[Text by Jan van der Weel and Frans Goddijn]
The Sanremo “Opera” machine development used the input of an international array of baristas like John Gordon (New Zealand), Serif Basaran (Turkey), Sasa Sestic (Australia) and even Torpong Tantraporn from Thailand.
This “dream machine” is new to The Netherlands so Maarten Meijer of Sanremo Netherlands invited us to come and have a closer look.
The aim in building this model was to use from-scratch design and smart engineering for consistency and a maximum of flexibility in selecting brew ratios and pressure profiles within a range of temperatures. A modern good looking machine to deliver the best coffee as easy as possible.
We were joined by Best Barista Award winner Wouter Andeweg and Viola Lüdemann from Bocca cafe and roastery.
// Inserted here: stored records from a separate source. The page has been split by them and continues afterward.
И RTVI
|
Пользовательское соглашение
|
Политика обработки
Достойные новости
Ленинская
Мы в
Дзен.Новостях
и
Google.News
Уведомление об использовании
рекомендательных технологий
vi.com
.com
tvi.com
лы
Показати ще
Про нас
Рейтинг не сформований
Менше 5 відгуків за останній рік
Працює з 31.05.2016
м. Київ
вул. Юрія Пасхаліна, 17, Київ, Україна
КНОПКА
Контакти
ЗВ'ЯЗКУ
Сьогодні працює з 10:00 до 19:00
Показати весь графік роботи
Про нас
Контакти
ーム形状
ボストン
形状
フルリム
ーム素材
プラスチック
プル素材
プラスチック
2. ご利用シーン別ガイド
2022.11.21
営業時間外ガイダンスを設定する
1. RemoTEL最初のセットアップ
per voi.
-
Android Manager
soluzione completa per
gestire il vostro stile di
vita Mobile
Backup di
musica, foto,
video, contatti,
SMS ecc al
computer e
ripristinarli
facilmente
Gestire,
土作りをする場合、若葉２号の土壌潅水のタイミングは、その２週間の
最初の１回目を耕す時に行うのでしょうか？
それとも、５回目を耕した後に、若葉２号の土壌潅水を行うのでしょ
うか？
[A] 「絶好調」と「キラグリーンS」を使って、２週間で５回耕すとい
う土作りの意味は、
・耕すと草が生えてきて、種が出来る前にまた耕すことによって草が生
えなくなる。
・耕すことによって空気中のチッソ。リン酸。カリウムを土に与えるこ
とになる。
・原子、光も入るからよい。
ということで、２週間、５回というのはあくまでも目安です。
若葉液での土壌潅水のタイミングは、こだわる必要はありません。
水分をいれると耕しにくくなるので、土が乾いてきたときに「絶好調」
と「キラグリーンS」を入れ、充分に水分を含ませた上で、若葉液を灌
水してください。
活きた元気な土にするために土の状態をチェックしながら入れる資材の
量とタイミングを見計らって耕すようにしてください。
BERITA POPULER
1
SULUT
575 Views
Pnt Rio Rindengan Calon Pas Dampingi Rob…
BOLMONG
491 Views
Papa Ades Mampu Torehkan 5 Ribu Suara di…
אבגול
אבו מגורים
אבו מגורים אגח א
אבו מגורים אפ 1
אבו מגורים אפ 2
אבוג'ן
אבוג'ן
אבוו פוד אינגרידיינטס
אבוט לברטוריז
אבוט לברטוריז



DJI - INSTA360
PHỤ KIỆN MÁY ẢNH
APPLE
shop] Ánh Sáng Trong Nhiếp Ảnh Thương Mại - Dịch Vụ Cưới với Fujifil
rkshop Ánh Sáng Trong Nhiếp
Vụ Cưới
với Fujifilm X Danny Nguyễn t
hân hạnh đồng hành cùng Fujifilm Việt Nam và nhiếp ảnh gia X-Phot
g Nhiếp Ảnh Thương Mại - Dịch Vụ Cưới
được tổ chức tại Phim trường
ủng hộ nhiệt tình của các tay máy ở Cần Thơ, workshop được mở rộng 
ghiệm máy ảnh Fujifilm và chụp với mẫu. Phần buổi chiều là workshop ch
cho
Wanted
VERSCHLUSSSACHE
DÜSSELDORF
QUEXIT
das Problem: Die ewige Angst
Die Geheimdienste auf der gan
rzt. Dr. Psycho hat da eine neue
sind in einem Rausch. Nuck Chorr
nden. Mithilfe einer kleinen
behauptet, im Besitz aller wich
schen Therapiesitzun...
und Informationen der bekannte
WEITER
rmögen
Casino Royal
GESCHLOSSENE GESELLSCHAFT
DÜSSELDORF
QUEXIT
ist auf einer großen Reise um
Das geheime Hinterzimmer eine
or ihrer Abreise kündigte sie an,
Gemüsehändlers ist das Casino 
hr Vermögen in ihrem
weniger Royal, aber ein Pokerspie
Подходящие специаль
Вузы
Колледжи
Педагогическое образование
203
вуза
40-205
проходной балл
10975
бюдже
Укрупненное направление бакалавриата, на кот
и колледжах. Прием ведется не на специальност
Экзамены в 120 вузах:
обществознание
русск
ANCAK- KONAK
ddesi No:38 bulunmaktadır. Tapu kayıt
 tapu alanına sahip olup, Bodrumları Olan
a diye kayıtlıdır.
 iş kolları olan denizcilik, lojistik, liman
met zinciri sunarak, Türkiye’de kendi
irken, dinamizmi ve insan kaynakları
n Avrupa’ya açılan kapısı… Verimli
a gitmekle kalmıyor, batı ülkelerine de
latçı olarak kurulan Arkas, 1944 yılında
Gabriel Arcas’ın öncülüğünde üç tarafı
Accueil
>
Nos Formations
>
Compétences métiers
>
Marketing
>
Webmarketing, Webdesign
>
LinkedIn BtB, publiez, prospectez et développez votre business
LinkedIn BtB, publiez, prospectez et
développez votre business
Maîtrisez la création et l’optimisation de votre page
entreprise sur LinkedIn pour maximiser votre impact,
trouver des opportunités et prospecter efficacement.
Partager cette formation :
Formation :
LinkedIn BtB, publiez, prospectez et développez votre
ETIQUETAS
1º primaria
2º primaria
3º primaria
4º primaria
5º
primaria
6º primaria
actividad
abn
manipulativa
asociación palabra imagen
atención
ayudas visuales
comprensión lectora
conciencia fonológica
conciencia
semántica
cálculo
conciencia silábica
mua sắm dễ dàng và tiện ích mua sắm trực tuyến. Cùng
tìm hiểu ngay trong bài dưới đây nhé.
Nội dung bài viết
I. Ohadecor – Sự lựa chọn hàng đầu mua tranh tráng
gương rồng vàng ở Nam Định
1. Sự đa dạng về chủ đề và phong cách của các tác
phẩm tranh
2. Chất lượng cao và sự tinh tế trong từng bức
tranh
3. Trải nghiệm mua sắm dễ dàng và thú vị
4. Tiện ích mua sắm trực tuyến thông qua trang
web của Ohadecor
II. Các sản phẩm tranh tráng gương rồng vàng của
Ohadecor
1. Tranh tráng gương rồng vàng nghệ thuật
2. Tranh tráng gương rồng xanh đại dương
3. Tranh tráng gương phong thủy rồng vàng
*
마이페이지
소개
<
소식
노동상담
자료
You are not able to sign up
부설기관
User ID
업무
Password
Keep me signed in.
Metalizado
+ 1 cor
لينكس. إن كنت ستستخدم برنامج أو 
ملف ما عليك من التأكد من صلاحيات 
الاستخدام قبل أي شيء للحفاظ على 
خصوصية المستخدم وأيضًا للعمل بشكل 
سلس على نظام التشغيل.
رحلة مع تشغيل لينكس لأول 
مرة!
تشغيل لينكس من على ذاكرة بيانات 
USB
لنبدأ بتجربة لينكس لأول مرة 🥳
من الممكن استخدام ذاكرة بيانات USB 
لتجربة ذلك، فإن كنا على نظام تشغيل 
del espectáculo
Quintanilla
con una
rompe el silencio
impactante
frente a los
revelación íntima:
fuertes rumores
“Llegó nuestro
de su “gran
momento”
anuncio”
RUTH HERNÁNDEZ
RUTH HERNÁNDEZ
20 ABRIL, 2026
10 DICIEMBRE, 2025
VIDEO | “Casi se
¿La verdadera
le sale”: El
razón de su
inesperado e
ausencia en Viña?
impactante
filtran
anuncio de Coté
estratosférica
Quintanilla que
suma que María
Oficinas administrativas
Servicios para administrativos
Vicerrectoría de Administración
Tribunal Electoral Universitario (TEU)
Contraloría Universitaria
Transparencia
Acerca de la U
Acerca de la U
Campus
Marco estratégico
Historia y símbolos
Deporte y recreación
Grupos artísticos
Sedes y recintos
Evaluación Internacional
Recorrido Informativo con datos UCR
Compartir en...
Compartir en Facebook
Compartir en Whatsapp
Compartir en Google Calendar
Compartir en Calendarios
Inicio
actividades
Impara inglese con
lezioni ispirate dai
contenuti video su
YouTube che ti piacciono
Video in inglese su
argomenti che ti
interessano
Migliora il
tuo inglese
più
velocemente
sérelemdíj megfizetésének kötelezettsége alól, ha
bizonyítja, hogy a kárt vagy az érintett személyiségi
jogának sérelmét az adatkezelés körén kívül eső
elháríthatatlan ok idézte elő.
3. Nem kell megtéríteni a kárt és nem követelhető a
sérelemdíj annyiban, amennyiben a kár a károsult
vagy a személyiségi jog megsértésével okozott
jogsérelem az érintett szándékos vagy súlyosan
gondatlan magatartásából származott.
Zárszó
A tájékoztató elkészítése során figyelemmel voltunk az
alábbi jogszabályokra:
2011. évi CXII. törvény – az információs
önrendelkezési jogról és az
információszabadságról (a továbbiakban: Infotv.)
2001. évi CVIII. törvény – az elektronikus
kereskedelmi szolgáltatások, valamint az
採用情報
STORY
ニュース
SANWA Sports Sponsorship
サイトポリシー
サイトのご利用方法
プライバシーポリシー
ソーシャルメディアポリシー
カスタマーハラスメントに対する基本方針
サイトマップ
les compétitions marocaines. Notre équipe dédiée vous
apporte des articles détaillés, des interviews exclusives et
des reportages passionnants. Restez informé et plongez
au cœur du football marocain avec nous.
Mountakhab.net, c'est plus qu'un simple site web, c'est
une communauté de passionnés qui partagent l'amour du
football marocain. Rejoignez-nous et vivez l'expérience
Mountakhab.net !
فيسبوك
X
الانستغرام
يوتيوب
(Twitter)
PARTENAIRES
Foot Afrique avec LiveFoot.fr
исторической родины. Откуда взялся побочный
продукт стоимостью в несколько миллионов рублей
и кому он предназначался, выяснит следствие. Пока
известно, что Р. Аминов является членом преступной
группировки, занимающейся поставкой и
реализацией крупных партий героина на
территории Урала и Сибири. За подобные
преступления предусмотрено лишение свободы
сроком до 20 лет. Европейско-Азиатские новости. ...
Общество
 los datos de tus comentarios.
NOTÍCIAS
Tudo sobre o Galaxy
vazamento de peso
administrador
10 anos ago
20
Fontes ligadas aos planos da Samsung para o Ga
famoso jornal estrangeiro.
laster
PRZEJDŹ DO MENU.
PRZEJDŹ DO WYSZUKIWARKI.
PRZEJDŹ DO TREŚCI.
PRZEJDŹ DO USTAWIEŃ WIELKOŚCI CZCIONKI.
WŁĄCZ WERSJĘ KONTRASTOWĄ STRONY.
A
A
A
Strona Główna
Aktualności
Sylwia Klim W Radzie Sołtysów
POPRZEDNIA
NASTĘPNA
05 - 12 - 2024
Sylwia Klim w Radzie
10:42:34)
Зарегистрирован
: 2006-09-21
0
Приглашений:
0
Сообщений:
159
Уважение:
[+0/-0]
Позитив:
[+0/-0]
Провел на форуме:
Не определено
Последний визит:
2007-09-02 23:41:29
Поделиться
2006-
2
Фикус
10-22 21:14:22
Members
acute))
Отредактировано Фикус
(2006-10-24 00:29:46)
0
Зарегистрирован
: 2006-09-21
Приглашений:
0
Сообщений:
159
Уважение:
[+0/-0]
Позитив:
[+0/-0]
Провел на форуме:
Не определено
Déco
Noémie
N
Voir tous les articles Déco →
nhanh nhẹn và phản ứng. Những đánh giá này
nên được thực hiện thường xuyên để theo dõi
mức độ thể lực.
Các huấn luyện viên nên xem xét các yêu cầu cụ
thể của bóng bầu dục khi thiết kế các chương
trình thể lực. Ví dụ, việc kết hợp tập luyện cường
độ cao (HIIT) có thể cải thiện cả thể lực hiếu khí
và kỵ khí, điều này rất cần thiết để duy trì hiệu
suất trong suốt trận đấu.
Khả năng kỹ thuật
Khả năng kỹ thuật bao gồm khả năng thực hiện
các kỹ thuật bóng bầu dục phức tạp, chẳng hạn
Early sketch by Sanremo, from a booklet about the “Opera”
Opera ambitions are:
The heating system has been designed different than most current PID dual boiler systems. The brew boiler is not “cold fed” into the HX and then into the group, but water out of the HX’s enters a small heavy brew boiler on every group before going into the brew part of the massive group body, resulting in a claim of 0.2ºC precision.
An espresso brewers’ toolbox
The Opera comes with a Bluetooth tablet Android app to load and edit espresso recipes. Volume, duration and pressure of the pre-infusion, brew and post-infusion phases can be set. Each of the three brew heads can store and execute 6 unique pre-programmed espresso recipes.
Volumetrics and gravimetrics
Sanremo has improved their volumetrics design by placing the volumetric control device closer to the brew head. Also gravimetrics (brewing by espresso weight) will be incorporated in the Opera in cooperation with Acaia scales.
(video by Frans Goddijn)
Maarten Meijer will host an event, most likely in April, for baristas to try out the new system “hands on” and provide feedback for further development. If you want to attend, shoot Maarten an e-mail and he will update you as soon as a date has been set.
We edited a short clip out of several hours of material, leaving out many technical details to be able to show a general impression of the engineering architecture of the current Sanremo machines.